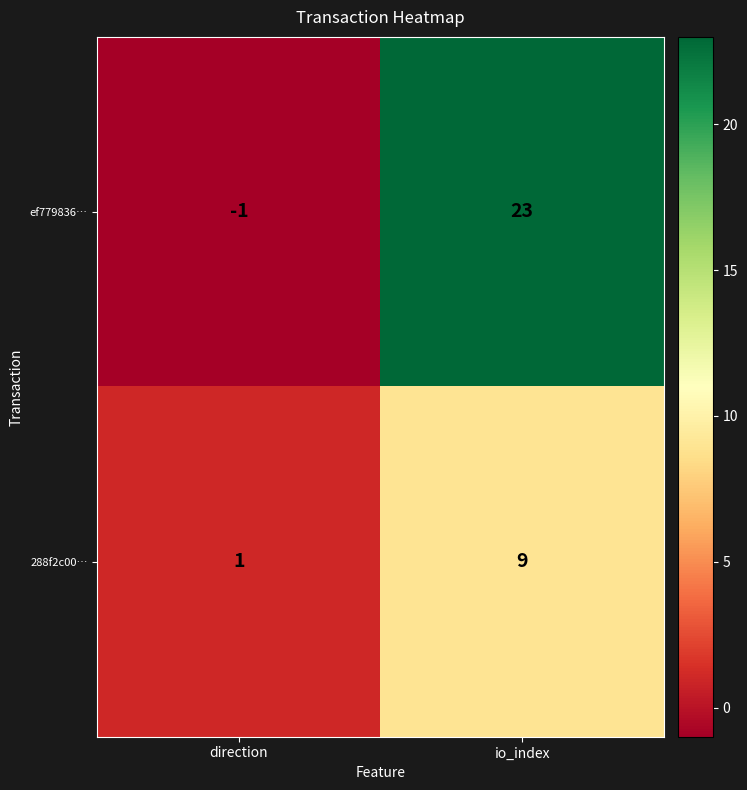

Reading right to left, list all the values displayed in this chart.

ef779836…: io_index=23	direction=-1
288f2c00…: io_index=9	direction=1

---

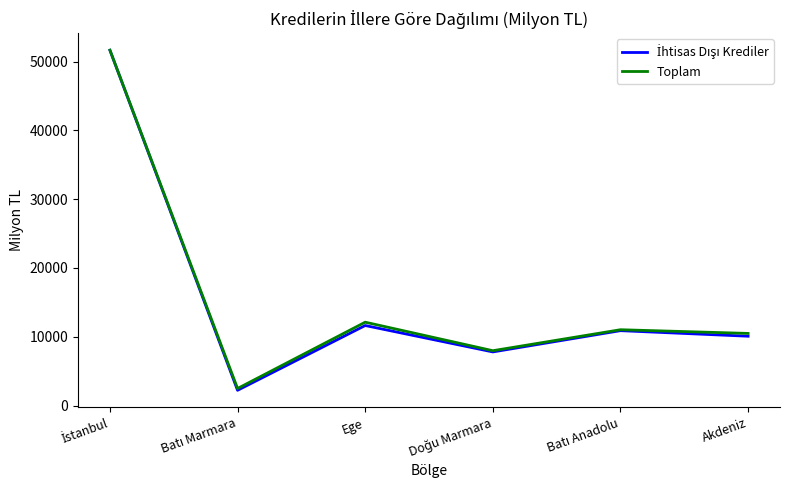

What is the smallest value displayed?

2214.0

-- PROBLEM REQUIREMENTS --
Locate every line in the items that contains the word "displayed", matching case exactly, and copy each such line.

-- RESULT --
Reading right to left, list all the values displayed in this chart.
What is the smallest value displayed?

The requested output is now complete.